Hong Kong|1961|B&W|117 min|DCP|Mandarin|Chi & Eng subtitles
This digital version was telecined in HD from the original camera negative in early 2000s by the film company.
09.10.2022 (Sun) 17:00 PREMIERE ELEMENTS

*Post-screening talk in Cantonese

 

© Licensed by Celestial Pictures Limited. All rights reserved.

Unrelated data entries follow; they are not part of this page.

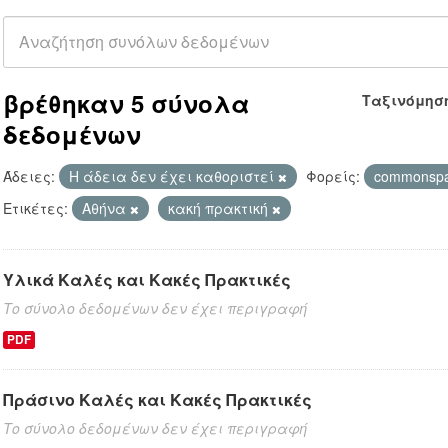
βρέθηκαν 5 σύνολα
Ταξινόμησ
δεδομένων
Άδειες:
Η άδεια δεν έχει καθοριστεί
Φορείς:
commonsp
Ετικέτες:
Αθήνα
κακή πρακτική
Υλικά Καλές και Κακές Πρακτικές
Το σύνολο δεδομένων δεν έχει περιγραφή
PDF
Πράσινο Καλές και Κακές Πρακτικές
Το σύνολο δεδομένων δεν έχει περιγραφή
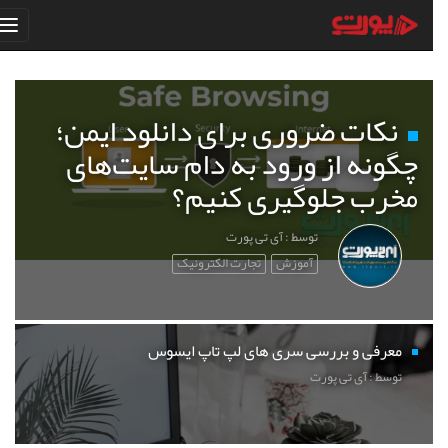
نکات ضروری برای دانلود ایمن؛
چگونه از ورود به دام سایت‌های
مخرب جلوگیری کنیم؟
توسط : آی تی پورت
آموزش
تجارت الکترونیک
معرفی و بررسی سری های لپ تاپ ایسوس
توسط : آی تی پورت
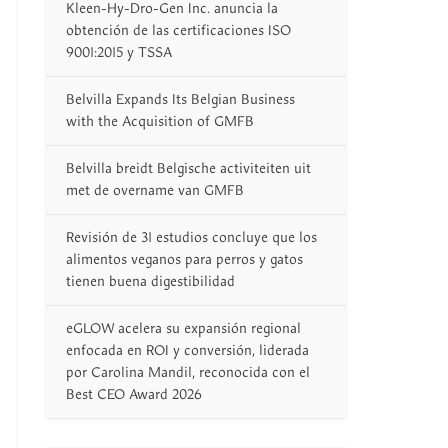
Kleen-Hy-Dro-Gen Inc. anuncia la
obtención de las certificaciones ISO
9001:2015 y TSSA
Belvilla Expands Its Belgian Business
with the Acquisition of GMFB
Belvilla breidt Belgische activiteiten uit
met de overname van GMFB
Revisión de 31 estudios concluye que los
alimentos veganos para perros y gatos
tienen buena digestibilidad
eGLOW acelera su expansión regional
enfocada en ROI y conversión, liderada
por Carolina Mandil, reconocida con el
Best CEO Award 2026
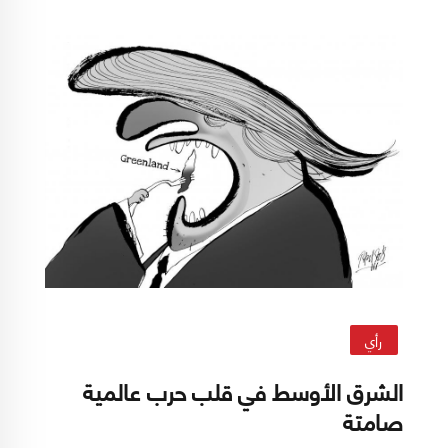
تلعبه إسرائيل في توجيه مسار هذا التوتر.
رأي
الشرق الأوسط في قلب حرب عالمية
صامتة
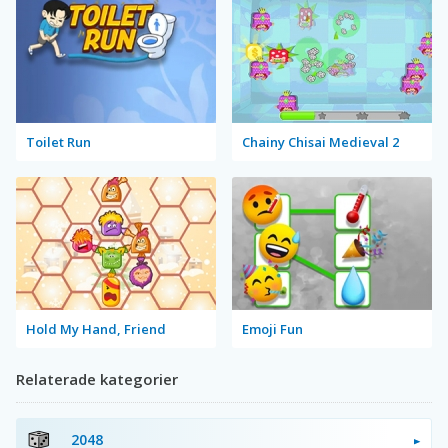
Toilet Run
Chainy Chisai Medieval 2
Hold My Hand, Friend
Emoji Fun
Relaterade kategorier
2048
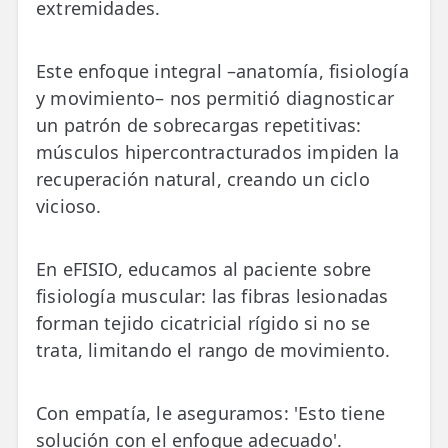
extremidades.
Este enfoque integral –anatomía, fisiología
y movimiento– nos permitió diagnosticar
un patrón de sobrecargas repetitivas:
músculos hipercontracturados impiden la
recuperación natural, creando un ciclo
vicioso.
En eFISIO, educamos al paciente sobre
fisiología muscular: las fibras lesionadas
forman tejido cicatricial rígido si no se
trata, limitando el rango de movimiento.
Con empatía, le aseguramos: 'Esto tiene
solución con el enfoque adecuado'.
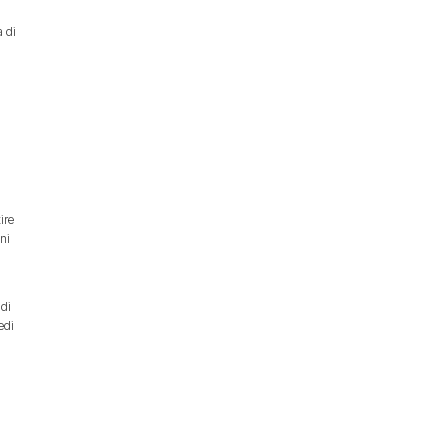
a di
ire
eni
 di
edi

© Licensed by Celestial Pictures Limited. All rights reserved.

Dir: Doe Ching
Scr: Pan Liudai, Doe Ching
DP: Charles Tung
Cast: Lin Dai, Kwan Shan, Kao Pao Shu, Lo Chi

An orphaned young woman (Lin) arrives in Hong Kong and becomes a nightclub singer. She strikes up a romance with a rich boy (Kwan) whose father’s sudden demise left him heavily in debt. Determined to help her lover through his crisis, she agrees behind his back to accompany a rich man to a trip in exchange of money to help pay the debt, only leaving her lover thinking that he is betrayed. For her role as a woman of grit, Lin won the Best Actress award—her forth—at the 1962 Asian Film Festival. Four of the films produced in 1961 in the Shawscope process were directed by Doe, ranging from colour musical to black-and-white wenyi film. The lyric of this romance’s sorrowful theme song, which has become a classic, was penned by Doe himself.

Doe Ching (1915-1969)
Specialising in musical and wenyi films, Doe worked as a screenwriter in Shanghai in his early career before joining Great Wall Pictures Corporation as a screenwriter and director. He joined Shaw & Sons Ltd. in 1952 and worked briefly at Motion Picture and General Investment Co., Ltd.

CinemaScope

Introduced by Twentieth Century Fox in 1953, the CinemaScope was a major player among the surge of widescreen technologies in the 1950s. It is based on an invention of a new film process by Frenchman Henri Chrétien in the 1920s using an anamorphic lens on the filming camera to compress the image laterally and dilate the image when projected with corresponding attachments. With 35mm film in the same frame size the aspect ratio of the projected image is 2.55:1 (later reduced to 2.35:1 with the addition of an optical soundtrack), which is more than twice of that of the 1.37:1 Academy ratio.

As CinemaScope required simple alternations to existing theatres compared to Cinerama, it soon became the mainstream format with film studios around the world coming up with improved versions like Daiei Motion Pictures’ Daieiscope and Shawscope by the Shaw Brothers. While Hollywood later turned to the better Panavision anamorphic lenses, the term ‘scope’ remains synonymous with widescreen processes.